### PROBLEM TO SOLVE
Format the rows as a Markdown table, everything from the line containing "Восстановление Днепрограсса" down to the end of the rows, with columns n (row number) and Line. Leave out blank lines and the pictures.

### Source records

--*--

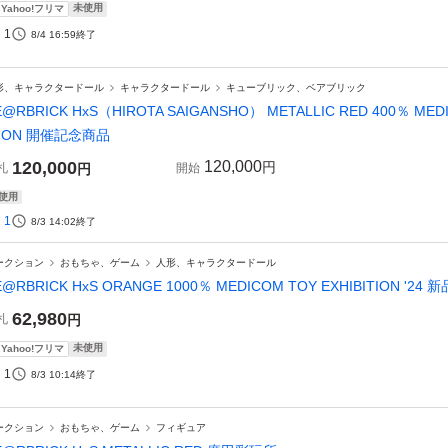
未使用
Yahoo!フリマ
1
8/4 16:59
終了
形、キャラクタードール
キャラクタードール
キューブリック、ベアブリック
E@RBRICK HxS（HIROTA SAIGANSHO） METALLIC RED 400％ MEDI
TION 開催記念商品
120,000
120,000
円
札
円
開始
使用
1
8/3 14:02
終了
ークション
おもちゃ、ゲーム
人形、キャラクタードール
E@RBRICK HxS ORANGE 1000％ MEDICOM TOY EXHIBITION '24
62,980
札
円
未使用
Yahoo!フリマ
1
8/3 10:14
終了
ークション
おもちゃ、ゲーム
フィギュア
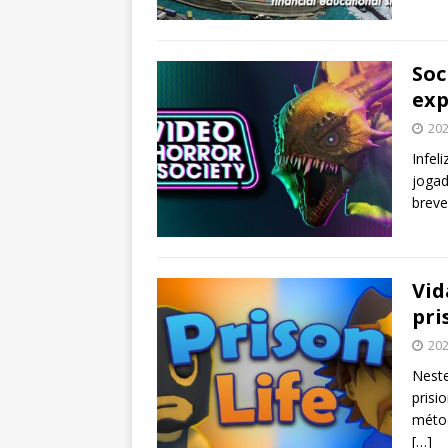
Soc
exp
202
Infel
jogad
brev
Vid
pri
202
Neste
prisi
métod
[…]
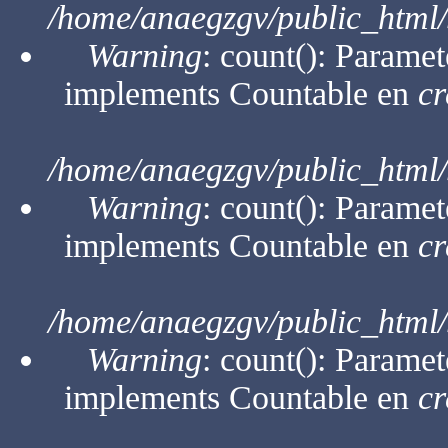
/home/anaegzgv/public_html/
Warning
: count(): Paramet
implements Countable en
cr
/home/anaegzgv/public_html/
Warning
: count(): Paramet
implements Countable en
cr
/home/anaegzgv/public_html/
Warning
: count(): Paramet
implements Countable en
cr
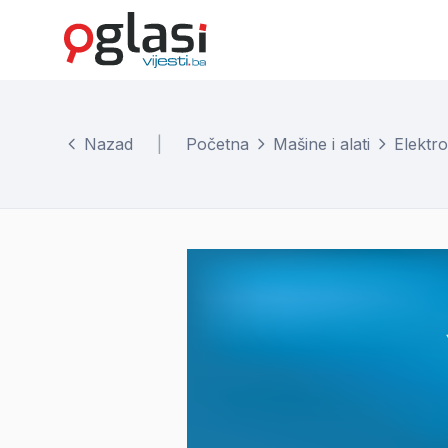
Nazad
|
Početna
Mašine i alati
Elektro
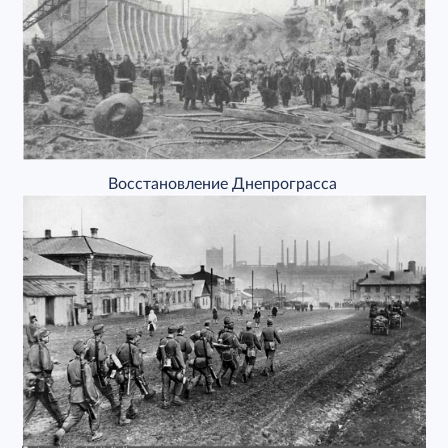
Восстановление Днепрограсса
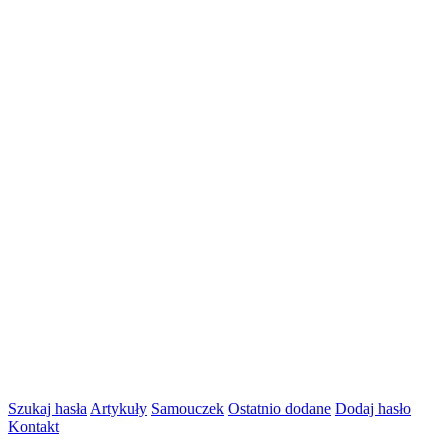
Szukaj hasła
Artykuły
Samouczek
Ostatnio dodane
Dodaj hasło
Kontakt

--*--

### SOLUTION FOR THIS EXERCISE
| n | Line |
|---|---|
| 1 | Восстановление Днепрограсса |
| 2 | Szukaj hasła |
| 3 | Artykuły |
| 4 | Samouczek |
| 5 | Ostatnio dodane |
| 6 | Dodaj hasło |
| 7 | Kontakt |